After Making Oscar History, Sandra Hüller Already Sees Her Life Changing

Pop Culture

It’s rare for any actor to lead two films that go on to garner best-picture nominations at the Oscars—and it’s fully unprecedented for both of those films to be non-English-language. Sandra Hüller can claim that groundbreaking first, as the star of The Zone of Interest and Anatomy of a Fall, both of which are widely expected to win at least one Oscar come March 10. And Hüller herself is in the hunt for best actress, having received her first nomination for her tremendous work in Anatomy of a Fall. It’s been a remarkable journey for the German star and her top movies for nearly a year now—going back to their world premieres at Cannes last spring, where they won the festival’s top two prizes.

Hüller and I first spoke before both films made their North American bows in Telluride—that is, before the unofficial kickoff to their Oscar campaigns—and have caught up periodically since then. She joined me this week for Little Gold Men (listen or read below) for a reflection on the whirlwind of the last few months, how she sees her life changing after this historic run—details are sparse but exciting there—and what it will be like going home to Germany when all is said and done. While she’d been introduced to the American awards circuit seven years ago with the international nominee Toni Erdmann, these films have presented a whole new world to Hüller—and she knows there’s no going back.

Vanity Fair: Can you talk a little bit about the Nominees Luncheon? How did being a part of it hit you?

Sandra Hüller: Surprisingly emotional for several reasons. First of all, I met all my fellow nominees in the category, which was so wonderful because I’ve admired them very much for a long time. We had the chance to say hi and thank each other for the flowers that had been delivered [to us], which was such a nice gesture between everybody that I didn’t know about at all. Also I like the fact that it’s a room full of people who have already won—there was no competition that day. It’s very different from Oscar night, because then, everybody’s so tense and nobody knows what’s going to happen. But at this point, we’re all just nominated and that felt really, really warm. I noticed a sense of private pride in myself, that I was in there with so many people that I admire. It was a beautiful afternoon.

Did that feeling of private pride surprise you?

I mean, pride is one of the deadly sins, right? See, it’s not something that you rock around every day. But at that point, yeah, I would never have expected myself to be in that space and I had no idea what it’d feel like. Also, the food was good.

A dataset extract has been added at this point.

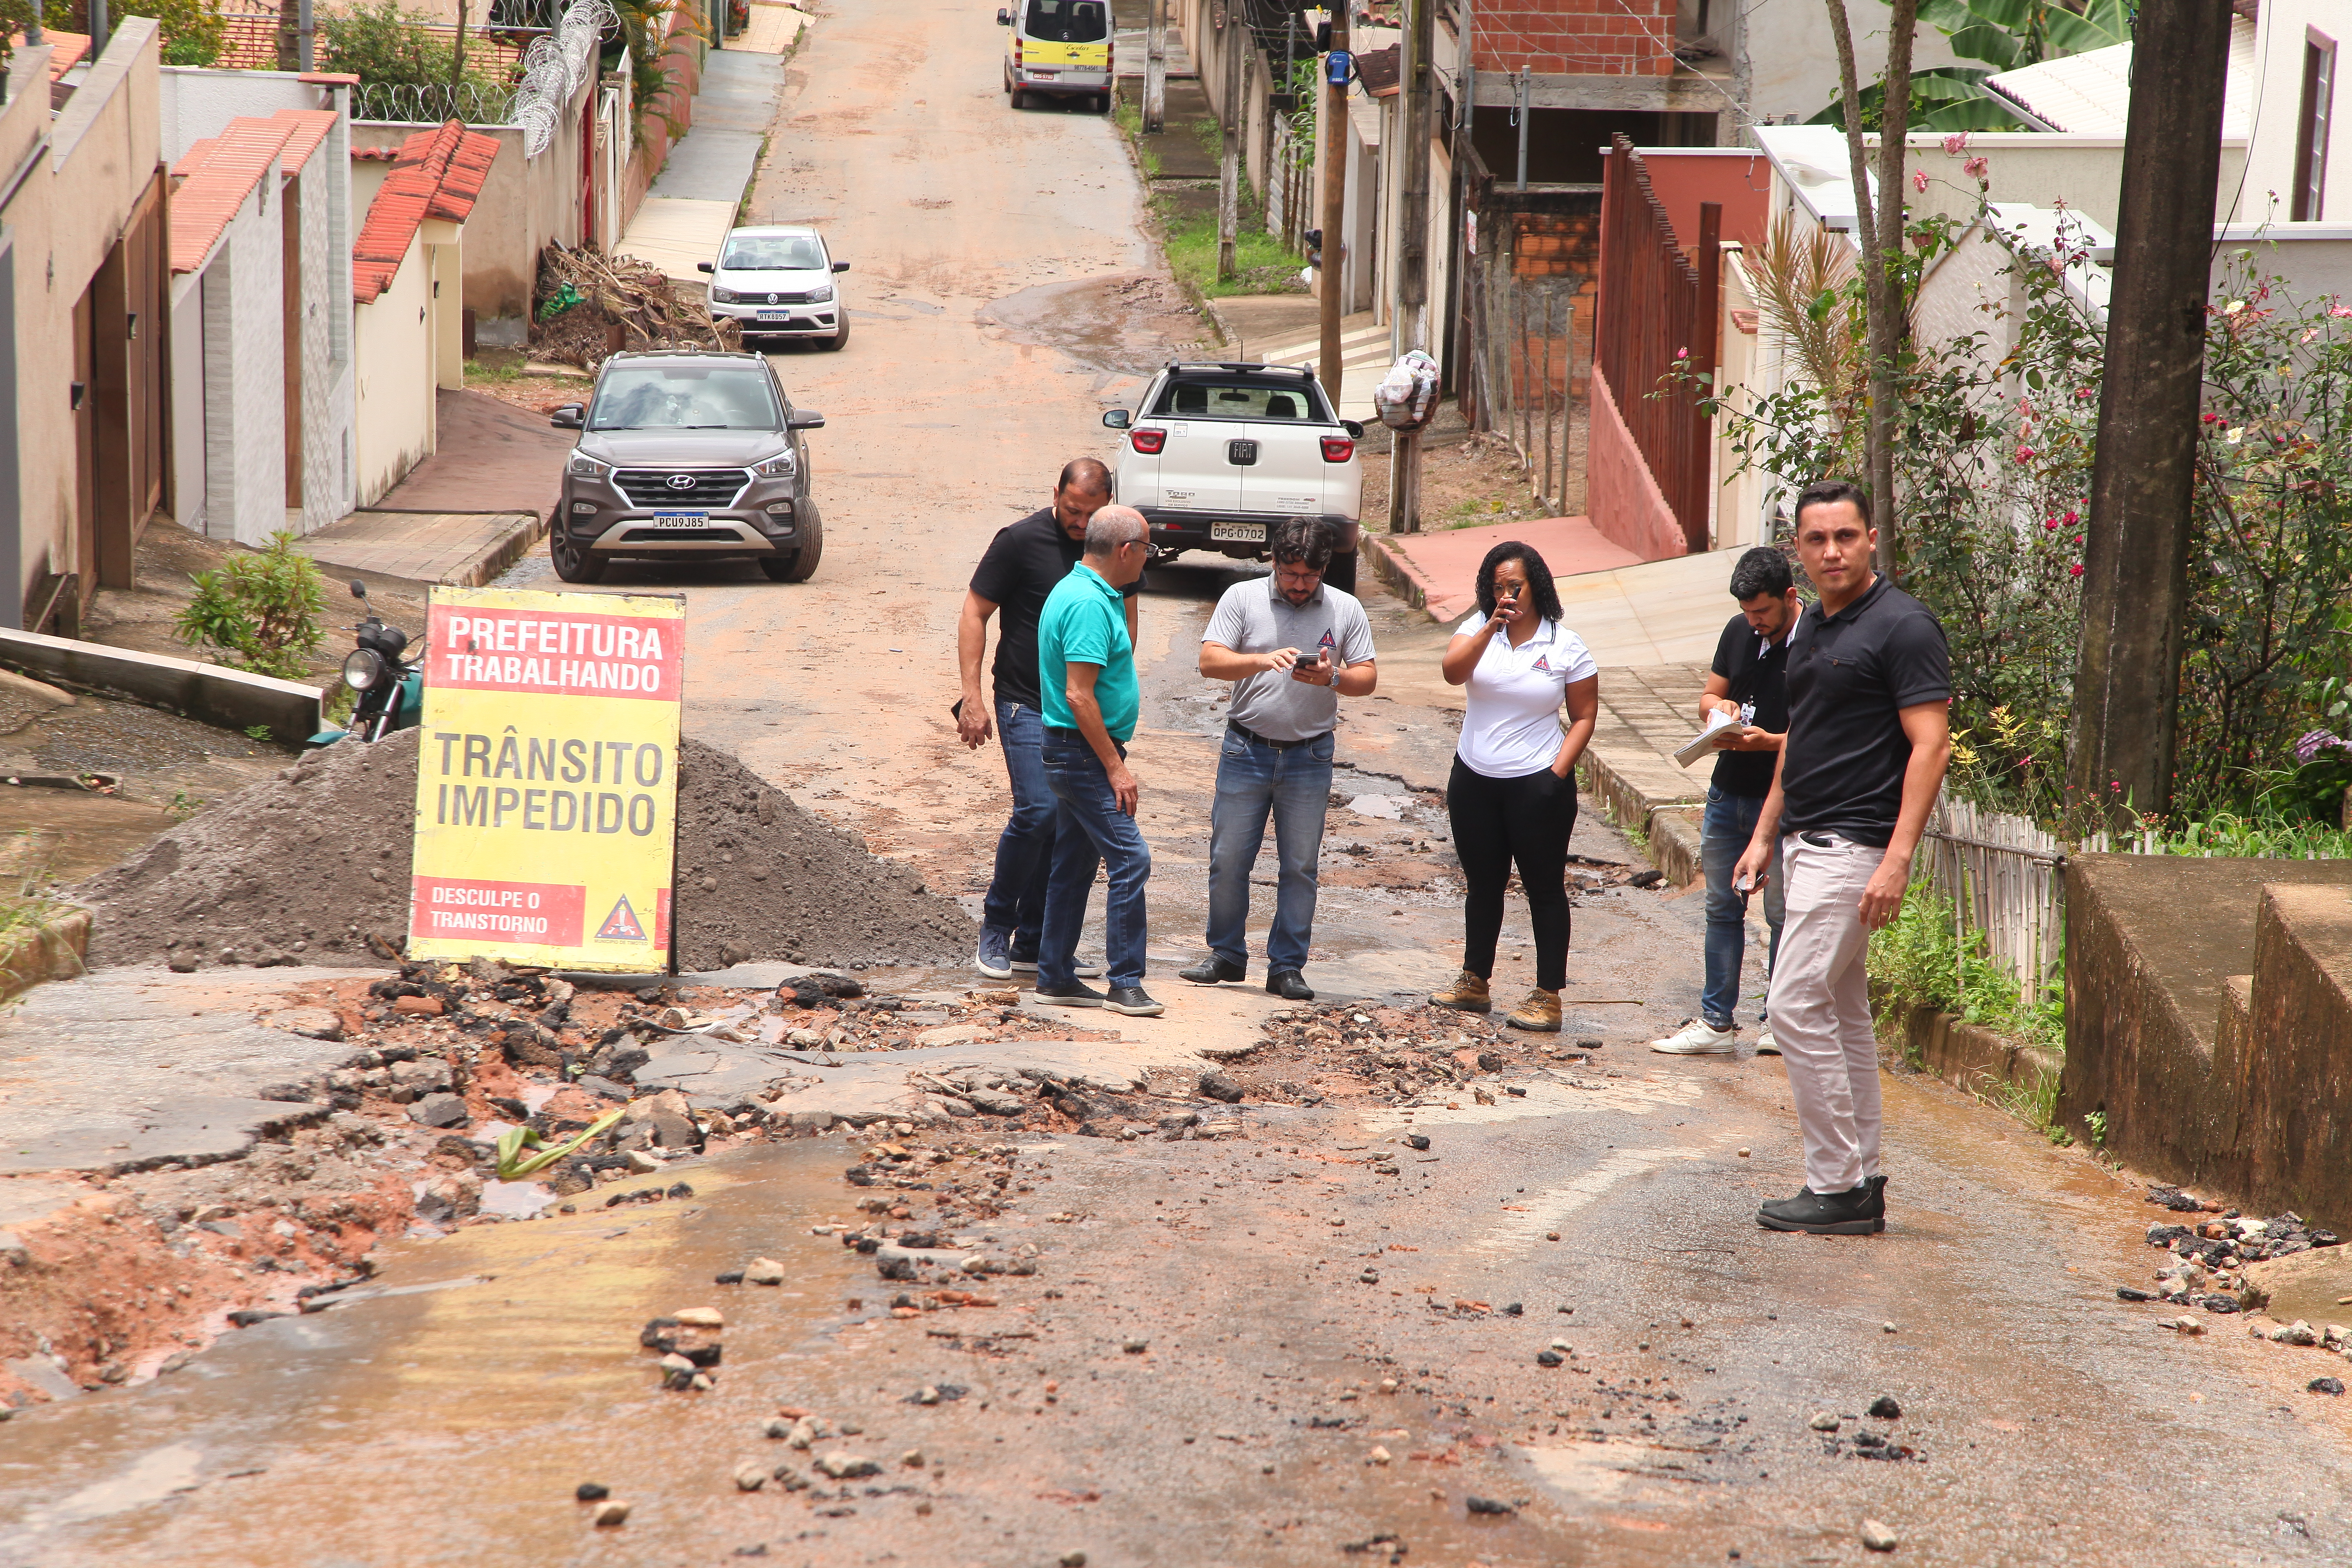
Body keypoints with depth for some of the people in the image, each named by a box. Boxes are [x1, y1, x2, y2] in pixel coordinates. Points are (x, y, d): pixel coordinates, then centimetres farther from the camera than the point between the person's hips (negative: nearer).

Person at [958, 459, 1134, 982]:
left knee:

You’ve been on this circuit off and on now really since Cannes. Is there anything about these last few months that have really surprised you or taken you aback, just in the way it works, the way you have to show up?

I would’ve assumed before from the outside, it’s a cold business, but it doesn’t feel that way from inside. The people that I’m working with feel very, very dedicated, and I have a lot of respect for the work of everybody. I don’t feel like it’s exchangeable; it really feels like they mean you and not anybody else. That surprised me, really. I had assumptions that were just not true.

This year, you are, given that Anatomy and Zone are both nominated for Best Picture, the face of the globalization of the Oscars, essentially, which is an exciting development.

Obviously, I like this development. I appreciate it very much. I also think it’s very modern—that’s the world we live in. We cannot make films just for a specific country, it doesn’t make sense. The things that happen in the world have to do with everybody. That’s what globalization is about. So I think that’s a good thing, and it’s about time that this happens. I cannot speak as an American because I’m not one—I don’t know how American people feel about this, it could be different.